The UK's wasted decade

When David Cameron's Tories came into power in 2010, in coalition with Nick Clegg's Liberal Democrats, I was still living in the UK.  Like the rest of the world, the UK was grappling with the financial crisis that had erupted in 2008.  The economy was wobbling and the banking system was shaky, with Northern Rock defunct, RBS in near-terminal trouble and so on.

Almost the Tories' first move, against all advice, was to set the economy on a path of fiscal austerity.  The promise was that a few years of belt-tightening would get the budget back on track, and then the economy could drive forward.  In the event, and to the surprise of no-one with the least sense of economic history, austerity made the fiscal situation worse and ensured years of sub-par growth.  The date for a return to fiscal balance kept getting pushed farther into the future.

Then, just as the global economy was showing signs of picking up, Cameron pulled his next dumb stunt -- the Brexit referendum, which surely seals his position as the UK's worst Prime Minister ever.  This entirely unnecessary vote, called purely for internal Tory party purposes, ensured that the second half of the decade would be even more divisive and disheartening than the first half had been.

Now, with Brexit Day five months away, Chancellor Phillip Hammond has tabled a budget that proclaims "the end of austerity".  The fiscal situation is far from being repaired, even after seven years of austerity, and indeed Hammond is projecting significant budget deficits for the next several years.

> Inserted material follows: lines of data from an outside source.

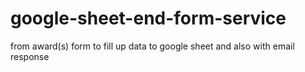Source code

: # google-sheet-end-form-service
from award(s) form to fill up data to google sheet and also with email response
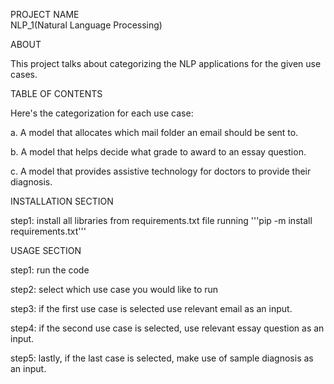 PROJECT NAME  
NLP_1(Natural Language Processing)


ABOUT

This project talks about categorizing the NLP applications for the given use cases.


TABLE OF CONTENTS

Here's the categorization for each use case:

a. A model that allocates which mail folder an email should be sent to. 

b. A model that helps decide what grade to award to an essay question. 

c. A model that provides assistive technology for doctors to provide their diagnosis. 


INSTALLATION SECTION

step1: install all libraries from requirements.txt file running '''pip  -m install requirements.txt'''


USAGE SECTION

step1: run the code 

step2: select which use case you would like to run

step3: if the first use case is selected use relevant email as an input.

step4: if the second use case is selected, use relevant essay question as an input. 

step5: lastly, if the last case is selected, make use of sample diagnosis as an input.
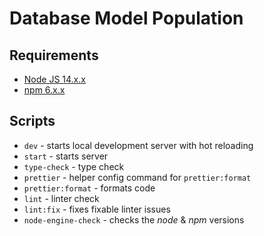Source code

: # Database Model Population

## Requirements

- [Node JS 14.x.x](https://nodejs.org/en/)
- [npm 6.x.x](https://docs.npmjs.com/cli/v6)

## Scripts
- `dev` - starts local development server with hot reloading
- `start` - starts server
- `type-check` - type check
- `prettier` - helper config command for `prettier:format`
- `prettier:format` - formats code
- `lint` - linter check
- `lint:fix` - fixes fixable linter issues
- `node-engine-check` - checks the _node_ & _npm_ versions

The sole justification for declaring austerity to be at an end is that the Tories desperately need to boost the morale of the country ahead of what looks ominously like a costly and messy divorce from the EU.  Hammond admits that he will have to go right back to the drawing board if his assumption about the future UK-EU trading relationship --    an "average-type free trade deal", whatever that is -- turns out to be incorrect.

Watching the UK from our safe perch in Canada since 2012 has been agonizing.  My wife said some time ago that if we were still living in Britain we'd be angry all the time, and we're too old to live like that.  We may have Donald Trump as our next door neighbour and Doug Ford running our Province, but at least we're not contemplating national suicide.